[Start of section]
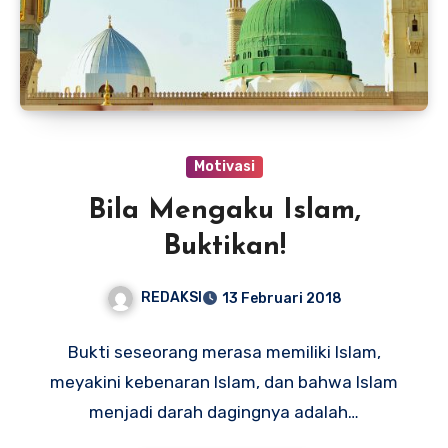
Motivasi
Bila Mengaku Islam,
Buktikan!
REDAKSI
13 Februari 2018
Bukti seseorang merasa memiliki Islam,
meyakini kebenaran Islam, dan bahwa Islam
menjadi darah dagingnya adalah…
[End of section]
[Start of section]
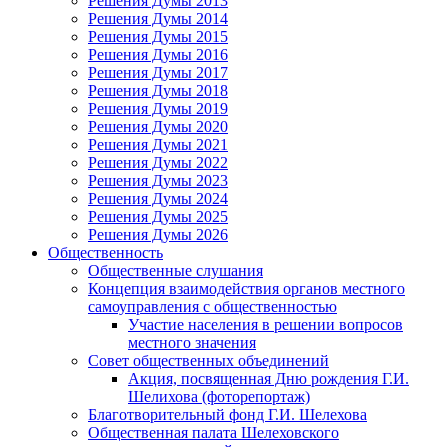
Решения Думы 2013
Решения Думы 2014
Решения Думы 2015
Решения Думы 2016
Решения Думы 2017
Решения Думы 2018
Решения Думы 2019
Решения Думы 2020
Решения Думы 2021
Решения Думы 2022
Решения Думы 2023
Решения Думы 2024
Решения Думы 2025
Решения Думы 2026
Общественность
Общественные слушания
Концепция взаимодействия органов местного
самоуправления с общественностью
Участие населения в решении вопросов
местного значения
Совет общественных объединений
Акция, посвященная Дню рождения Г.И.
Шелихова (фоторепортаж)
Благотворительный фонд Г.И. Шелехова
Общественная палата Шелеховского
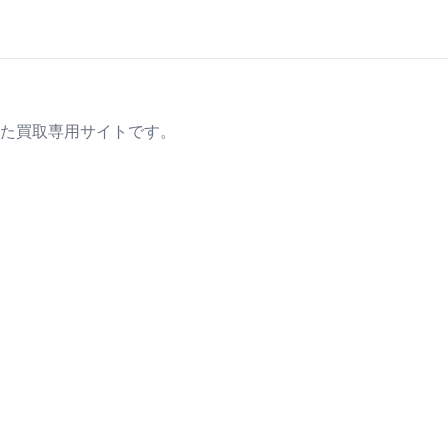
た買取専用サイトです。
[End of section]
[Start of section]
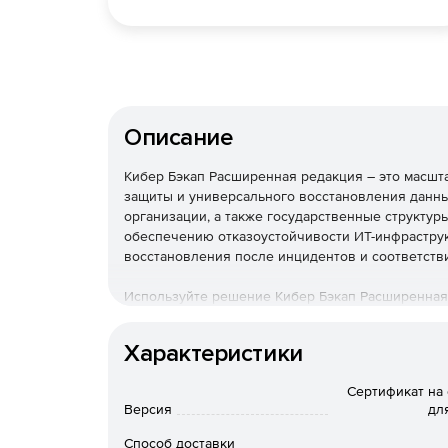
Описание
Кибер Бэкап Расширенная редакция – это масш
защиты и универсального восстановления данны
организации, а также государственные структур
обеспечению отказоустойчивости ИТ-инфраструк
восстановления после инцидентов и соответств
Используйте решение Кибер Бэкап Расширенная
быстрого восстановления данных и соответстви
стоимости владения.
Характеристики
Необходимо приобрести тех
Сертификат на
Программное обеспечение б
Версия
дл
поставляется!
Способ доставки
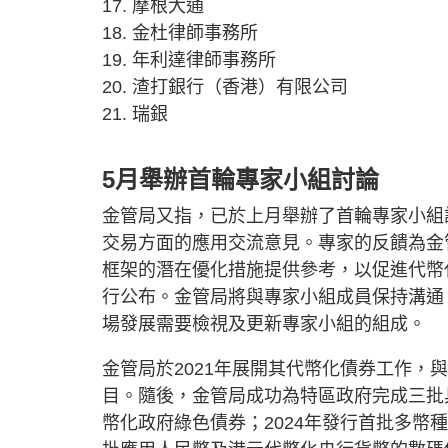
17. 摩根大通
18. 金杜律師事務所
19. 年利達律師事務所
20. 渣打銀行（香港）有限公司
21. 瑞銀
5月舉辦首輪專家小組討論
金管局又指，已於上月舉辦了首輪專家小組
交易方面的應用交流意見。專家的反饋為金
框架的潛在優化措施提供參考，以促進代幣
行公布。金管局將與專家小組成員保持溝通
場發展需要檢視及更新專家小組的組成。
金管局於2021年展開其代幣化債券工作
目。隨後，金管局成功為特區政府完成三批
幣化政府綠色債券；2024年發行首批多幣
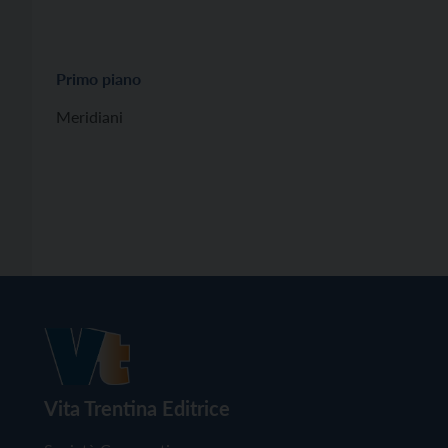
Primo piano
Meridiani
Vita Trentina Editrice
[End of section]
Work instructions: Locate every line in the listing above that contains the string "Кибер" and copy each one out. Case counts.

Completed task:
Кибер Бэкап Расширенная редакция – это масш
Используйте решение Кибер Бэкап Расширенная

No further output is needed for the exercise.